══ PROVIDED DATA ══

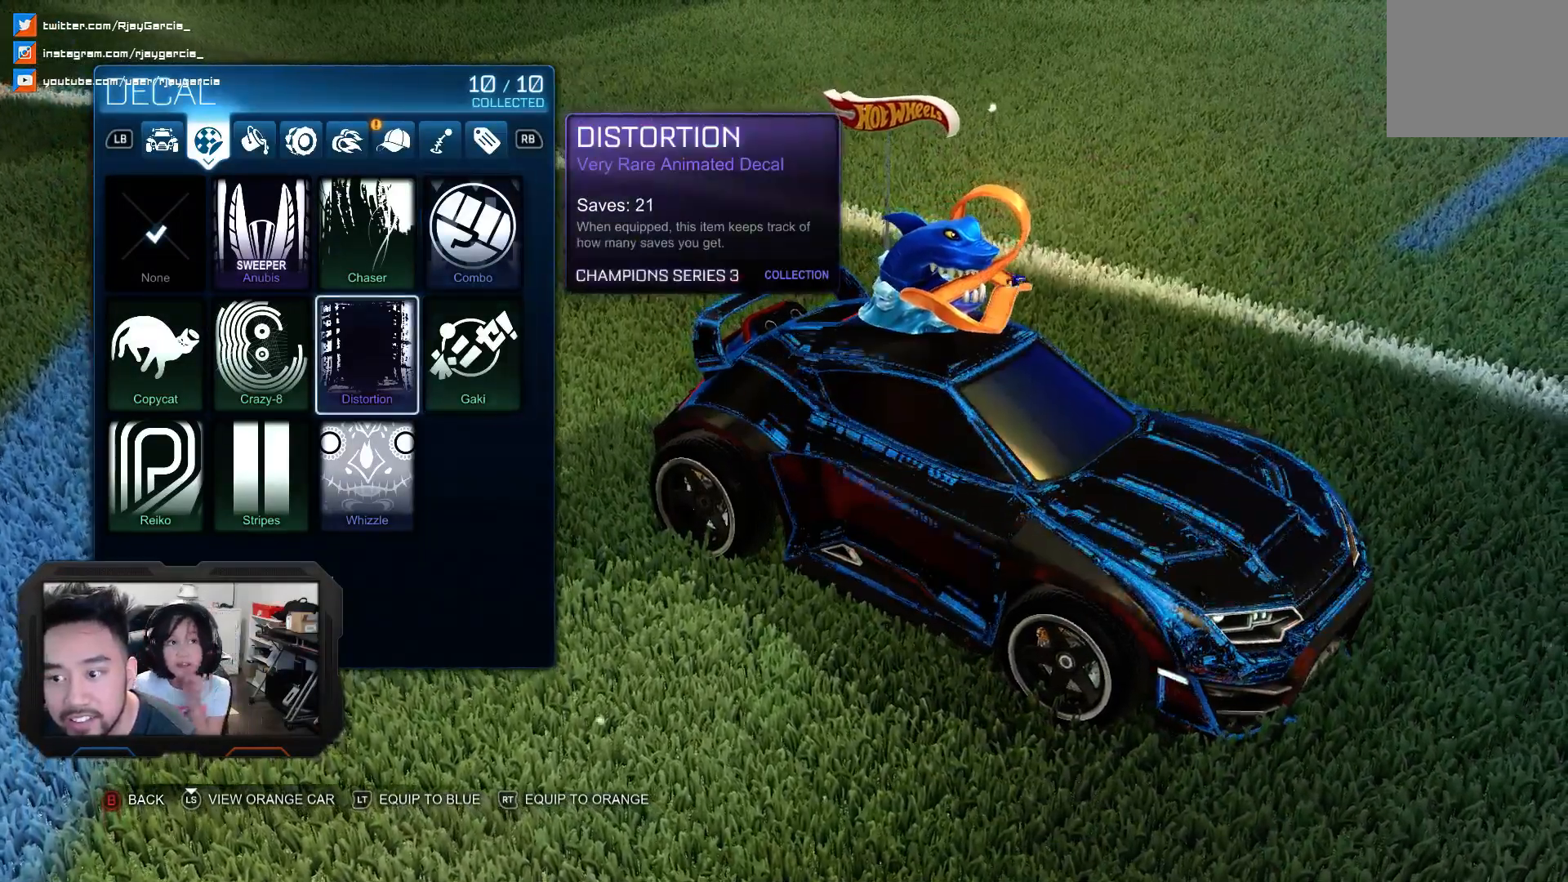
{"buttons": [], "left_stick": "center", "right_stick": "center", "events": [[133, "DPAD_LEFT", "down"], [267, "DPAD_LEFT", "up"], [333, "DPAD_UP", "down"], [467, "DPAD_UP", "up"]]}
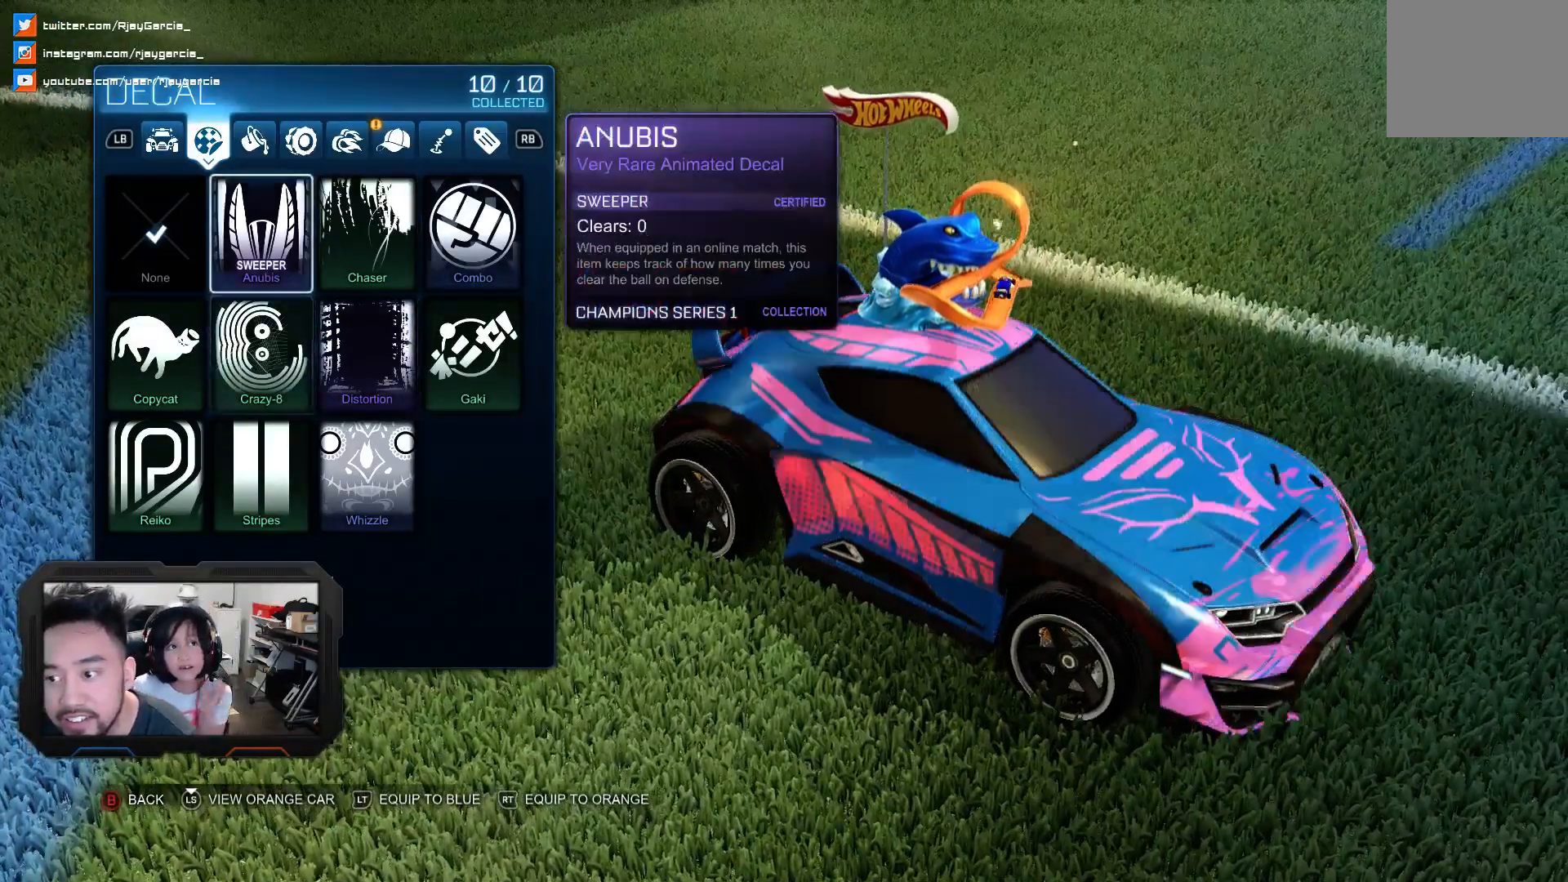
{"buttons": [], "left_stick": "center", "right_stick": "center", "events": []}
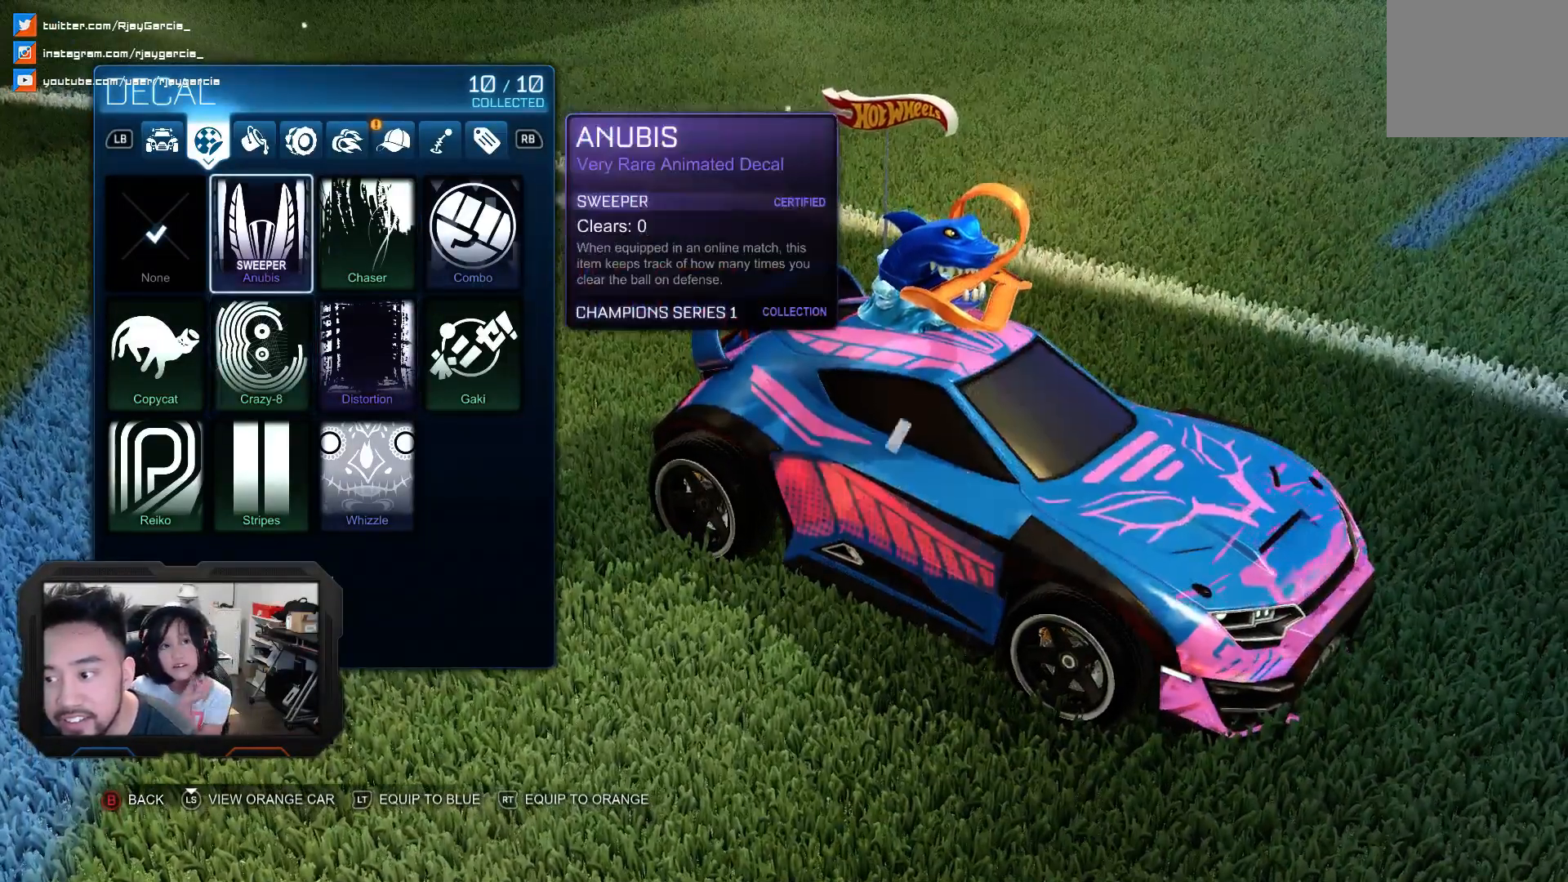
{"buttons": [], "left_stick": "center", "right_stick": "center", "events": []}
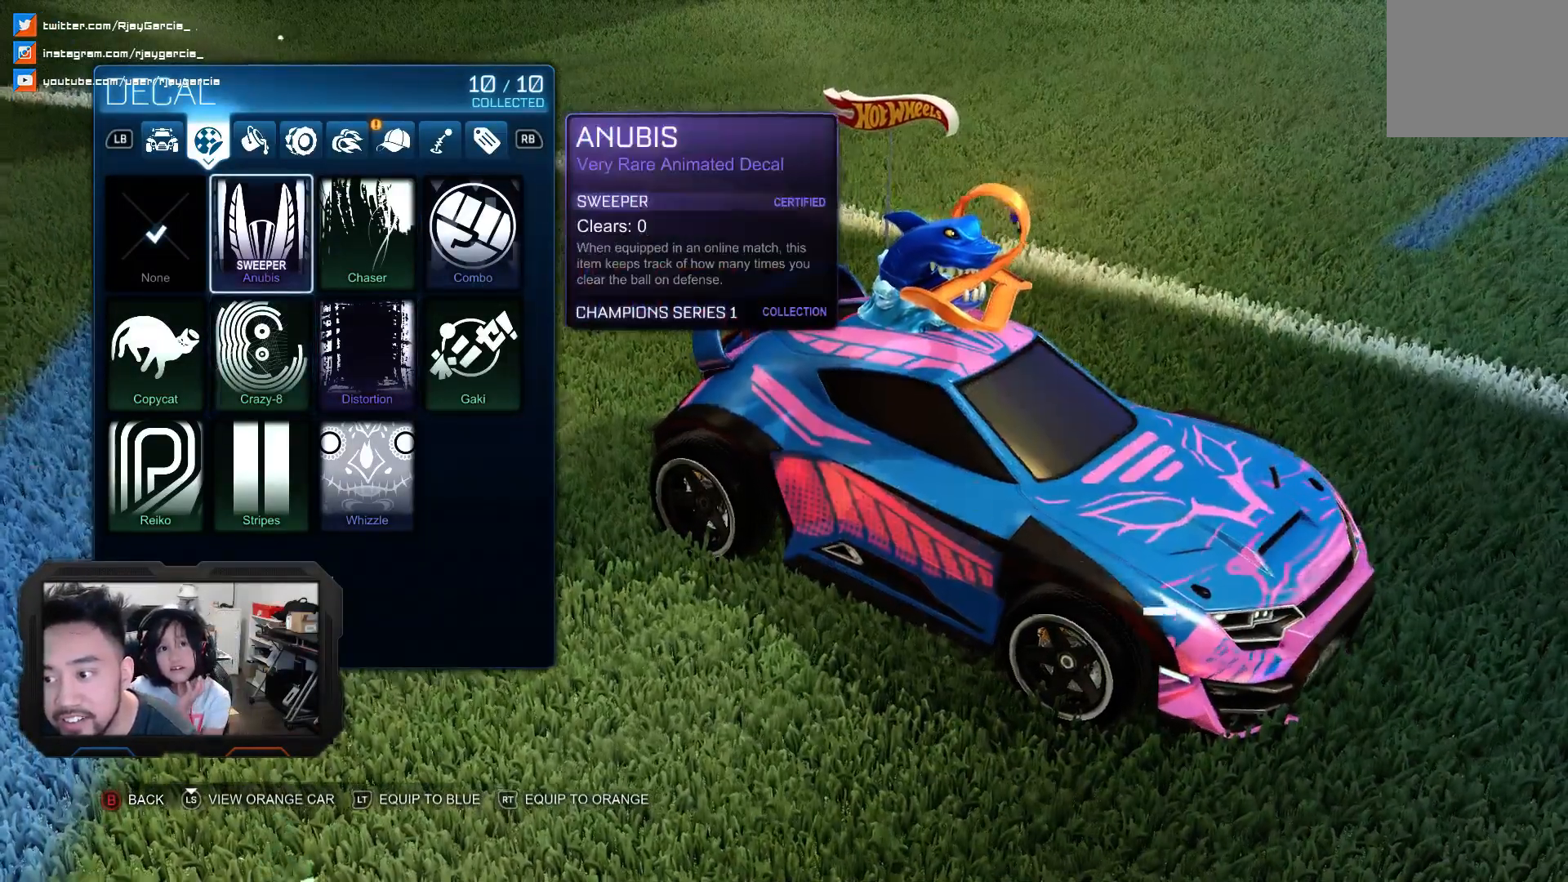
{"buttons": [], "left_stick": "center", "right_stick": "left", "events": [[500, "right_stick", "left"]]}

═══

WORK ORDER: Produce the full material again verbatim, with the pictures dropped.

EXERCISE OUTPUT:
{"buttons": [], "left_stick": "center", "right_stick": "center", "events": [[133, "DPAD_LEFT", "down"], [267, "DPAD_LEFT", "up"], [333, "DPAD_UP", "down"], [467, "DPAD_UP", "up"]]}
{"buttons": [], "left_stick": "center", "right_stick": "center", "events": []}
{"buttons": [], "left_stick": "center", "right_stick": "center", "events": []}
{"buttons": [], "left_stick": "center", "right_stick": "left", "events": [[500, "right_stick", "left"]]}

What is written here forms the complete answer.